Compression of Morbidity Hypothesis -- Prof. James F. Fries, M.D., a rheumatologist at the Stanford University School of Medicine, established the “compression of morbidity” hypothesis in 1980. He suggested that if the onset of disability due to age-related diseases and conditions could be postponed to a greater degree than average life expectancy would increase, then total lifetime disability could be compressed into a shorter average period and the cumulative average lifetime disability would also be reduced. Although it was quite controversial when it was first proposed, this hypothesis has now proven to be valid over the last 20 years.
Disposable Soma -- From an evolutionary point of view, the Prime Directive of any organism is to transform available energy from the environment into the maximum number of progeny. Part of the energy is consumed in the maintenance of the organism's somatic (body) tissues (for growth and repair of injury) and part is used to propagate the germ-line tissues. Natural selection favors genetic combinations that produce the most efficient trade-off between these two forms of energy utilization in such a fashion as to maximize evolutionary fitness (i.e., reproductive performance). As a consequence, less energy is directed to somatic maintenance than would be required for the indefinite survival of any individual. This results in the death of individuals, but the immortality of the germ line. The details of the trade-off are largely a function of the ecological niche in which the organism propagates, including predators, prey, parasites, and other environmental factors. According to this theory, the least energy would be devoted to somatic maintenance in a hazardous niche; conversely, more energy would be dedicated to somatic renewal in a relatively protected niche.

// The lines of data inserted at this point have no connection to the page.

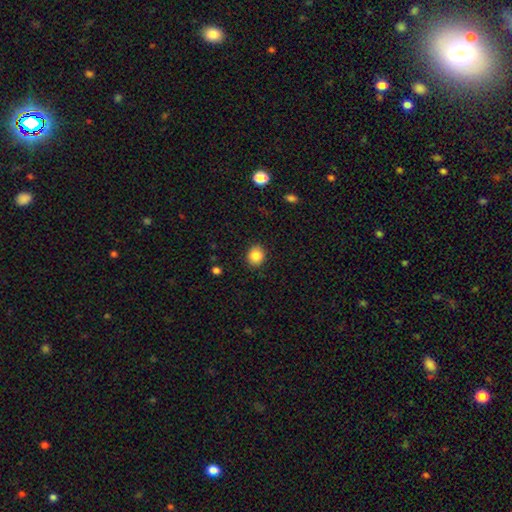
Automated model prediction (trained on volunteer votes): A smooth galaxy with no disk features (85%) that is round (71%). Merging: none (89%).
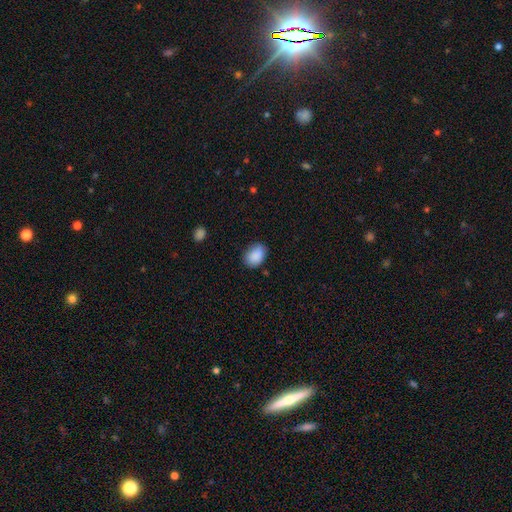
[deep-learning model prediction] The model was most divided on "merging": none: 76%, minor disturbance: 19%, major disturbance: 3%, merger: 2%. More confident: smooth or featured — smooth (89%); how rounded — in between (79%).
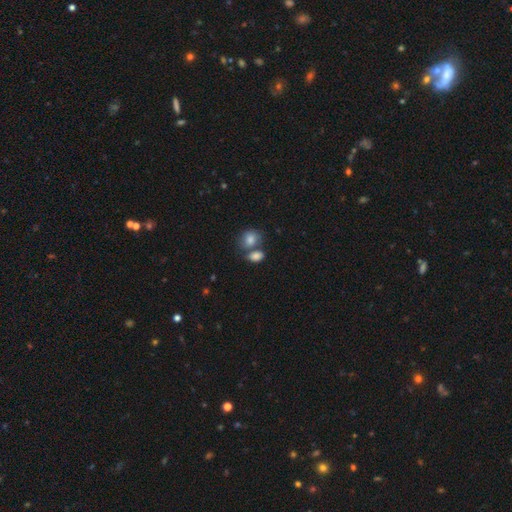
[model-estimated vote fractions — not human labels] Smooth or featured: smooth — 84% (star or artifact — 9%)
How rounded: in between — 74% (round — 24%)
Merging: merger — 42% (none — 41%)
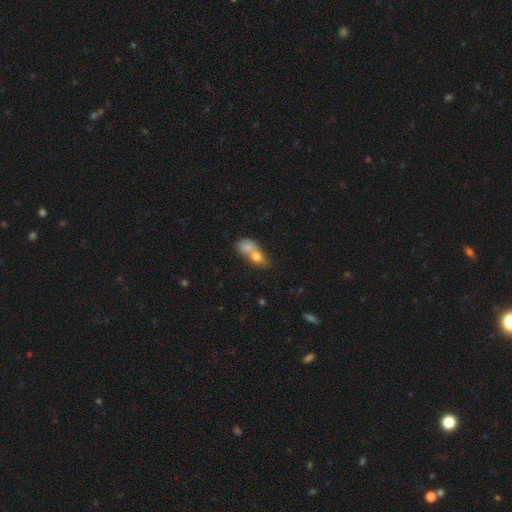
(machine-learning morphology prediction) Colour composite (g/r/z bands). It shows a smooth galaxy with no disk features (73%) that is in between round and cigar-shaped (69%). Merging: merger (69%).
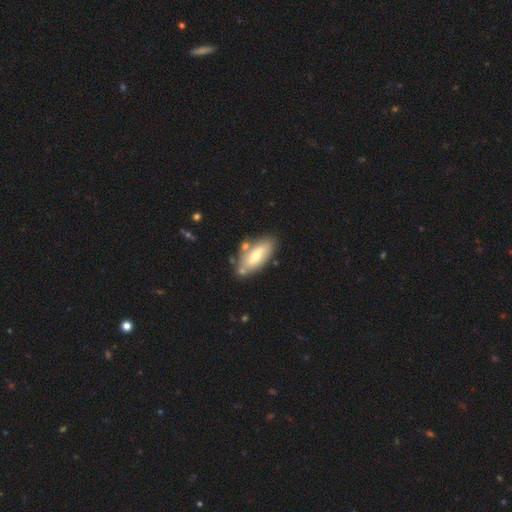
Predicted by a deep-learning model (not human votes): Overall: smooth (58%; featured or disk 36%). How rounded: in between (79%). Merging: none (72%).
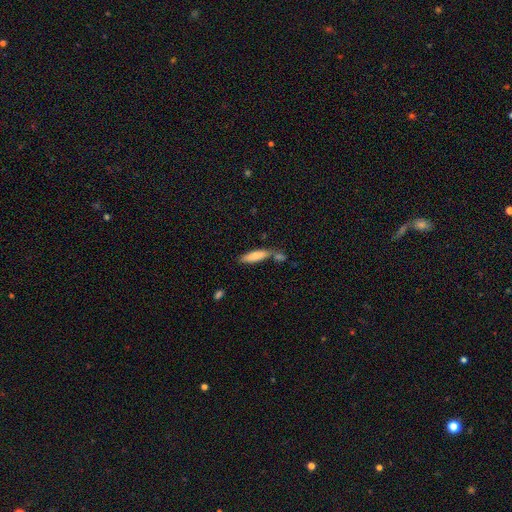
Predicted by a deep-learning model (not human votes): Smooth or featured?
  - smooth: 78% *
  - featured or disk: 16%
  - star or artifact: 6%
How rounded?
  - cigar-shaped: 64% *
  - in between: 34%
  - round: 2%
Merging?
  - none: 56% *
  - merger: 25%
  - minor disturbance: 15%
  - major disturbance: 4%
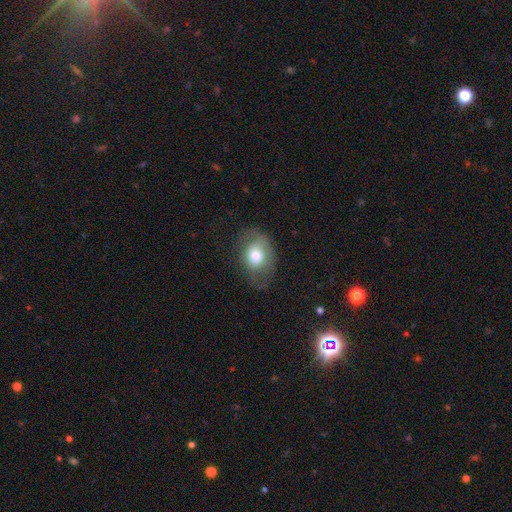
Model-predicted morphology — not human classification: Q: Smooth or featured?
A: smooth (69%); runner-up: featured or disk (22%)
Q: How rounded?
A: in between (65%); runner-up: round (34%)
Q: Merging?
A: none (54%); runner-up: minor disturbance (28%)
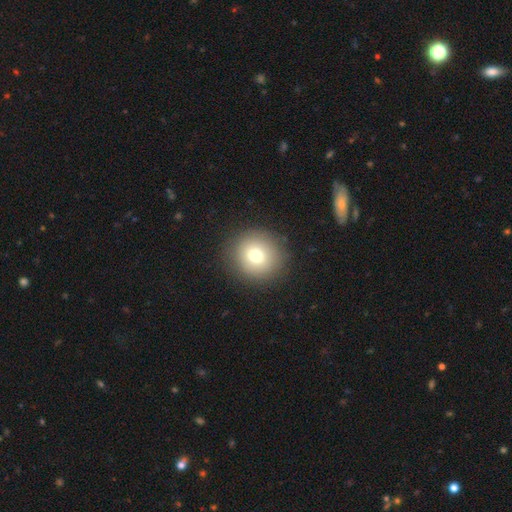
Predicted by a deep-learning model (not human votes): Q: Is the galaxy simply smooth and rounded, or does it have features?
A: smooth — 75%.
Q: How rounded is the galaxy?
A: round — 93%.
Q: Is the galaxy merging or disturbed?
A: none — 89%.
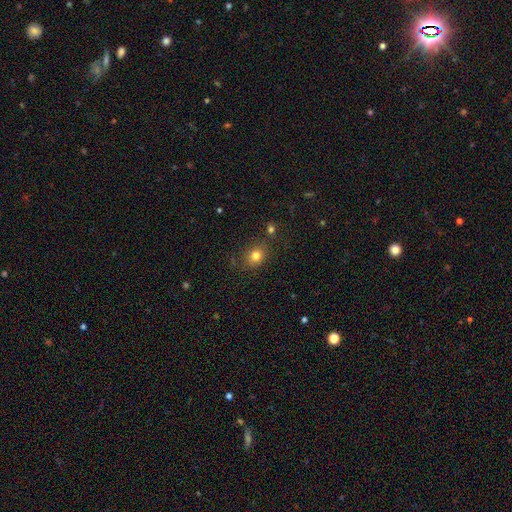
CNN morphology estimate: smooth-or-featured: smooth: 79% | star or artifact: 13% | featured or disk: 8%
  how-rounded: round: 63% | in between: 36% | cigar-shaped: 1%
  merging: none: 80% | minor disturbance: 12% | merger: 4% | major disturbance: 4%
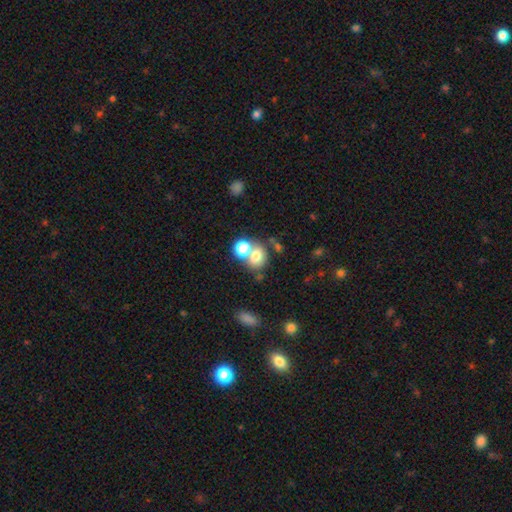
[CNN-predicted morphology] smooth 72%, star or artifact 14%, featured or disk 14%. Down the decision tree: how rounded — round (57%); merging — none (44%).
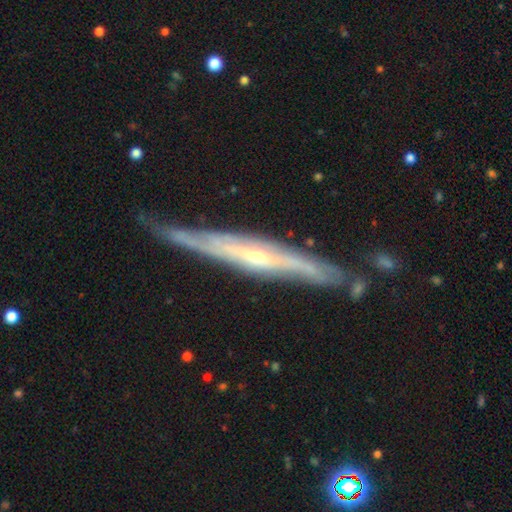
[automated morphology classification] Smooth or featured? featured or disk (82%)
Edge-on disk? yes (80%)
Edge-on bulge? rounded (55%)
Merging? none (70%)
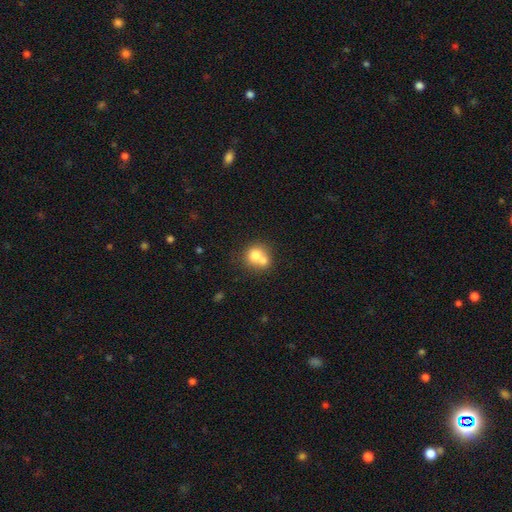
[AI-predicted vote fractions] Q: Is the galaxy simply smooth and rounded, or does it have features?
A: smooth — 71%.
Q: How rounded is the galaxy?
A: round — 78%.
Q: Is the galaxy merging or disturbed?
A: merger — 56%.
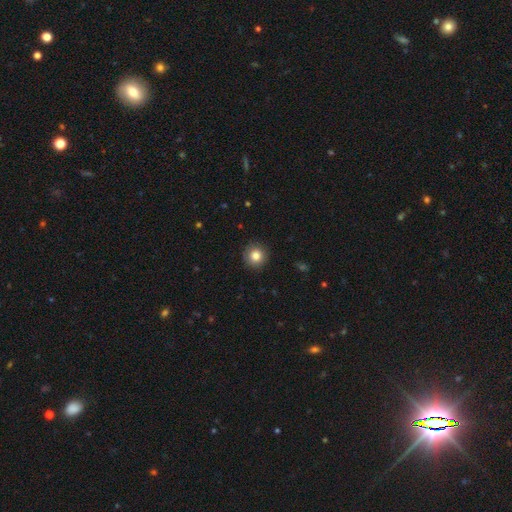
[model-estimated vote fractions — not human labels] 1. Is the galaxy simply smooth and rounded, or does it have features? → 84% smooth, 9% star or artifact, 7% featured or disk.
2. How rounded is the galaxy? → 94% round, 5% in between, 1% cigar-shaped.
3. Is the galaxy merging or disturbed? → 90% none, 7% minor disturbance, 2% major disturbance, 1% merger.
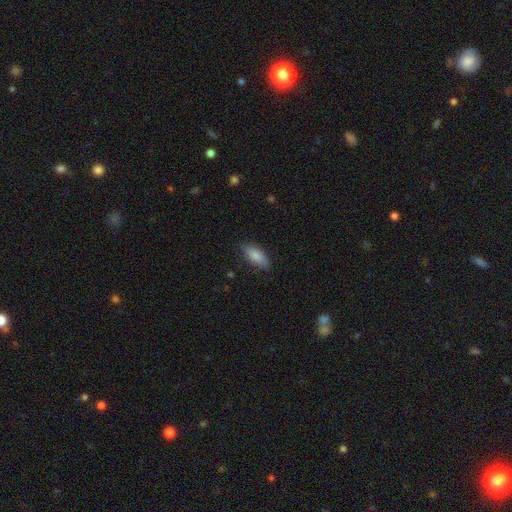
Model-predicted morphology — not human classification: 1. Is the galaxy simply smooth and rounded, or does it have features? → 84% smooth, 10% featured or disk, 6% star or artifact.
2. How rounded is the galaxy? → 79% in between, 19% cigar-shaped, 2% round.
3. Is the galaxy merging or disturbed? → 84% none, 12% minor disturbance, 3% major disturbance, 1% merger.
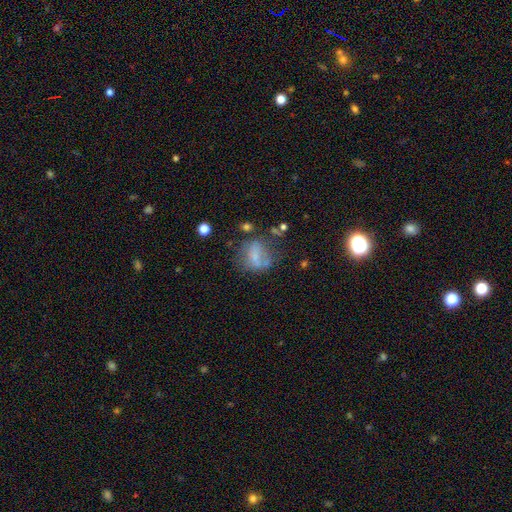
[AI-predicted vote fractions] A smooth galaxy with no disk features (58%) that is in between round and cigar-shaped (51%). Merging: none (40%).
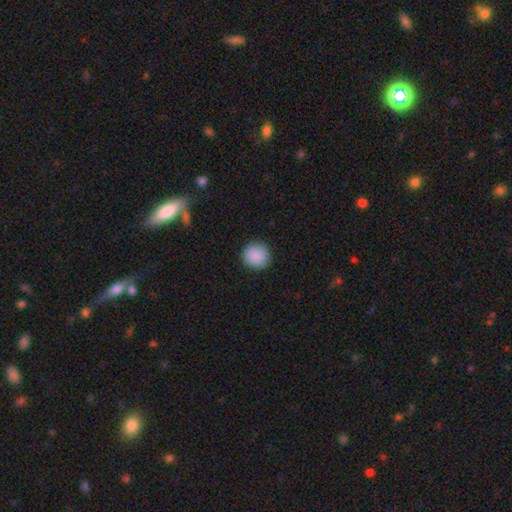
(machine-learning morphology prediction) Smooth or featured? Predicted: smooth (p=0.89). How rounded? Predicted: round (p=0.91). Merging? Predicted: none (p=0.90).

Egg -- A female haploid germ cell.
Entropy -- A measure of the level of disorder or randomness in a closed system. It can be thought of either in the sense of thermodynamic/metabolic processes or the increasing molecular disorder in a structure. It can be thought of as the same process by which erosion occurs when soil is exposed to rain and wind.
Evidence-Based Medicine -- The practice of medicine with treatment recommendations that have their origin in objective tests of efficacy published in the scientific literature rather than anecdotal observations.
Fecundity -- The ability to produce offspring. High fecundity means the ability to produce progeny rapidly and in large numbers. In the demography of human populations, fecundity is the physiological ability to reproduce, as opposed to fertility.
Fertility -- Reproductive Potential. In demography, the number of births per year divided by the number of women of childbearing age, expressed as a rate.
Gene -- a functional unit of heredity. It is a segment of DNA located at a specific site on a chromosome whose length is typically several thousand base pairs long. A gene directs the formation of an enzyme or other protein by means of processes of transcription and translation. More precisely, a gene is a sequence of DNA that can be activated and copied into messenger RNA (or mRNA) by the process known as transcription. mRNA is then processed (spliced and reassembled), migrates through a pore in the nuclear membrane into the cell cytoplasm, and then is translated by ribosomes into a sequence of amino acids, which are joined together by peptide bonds to form a protein at cell organelles called endoplasmic reticulum (rough and smooth). Each triplet of bases (or codon) in mRNA specifies a different amino acid (out of 20 possible choices). It's this sequence of amino acids that determines the identity of a protein (its primary structure). The folding pattern (secondary [Alpha helix or Beta pleated sheets], tertiary, and quartinary structure) of the primary sequence – with the help of so-called chaperone proteins -- determines its three-dimensional morphology and ultimately its function (e.g., a structural vs. an enzymatic function).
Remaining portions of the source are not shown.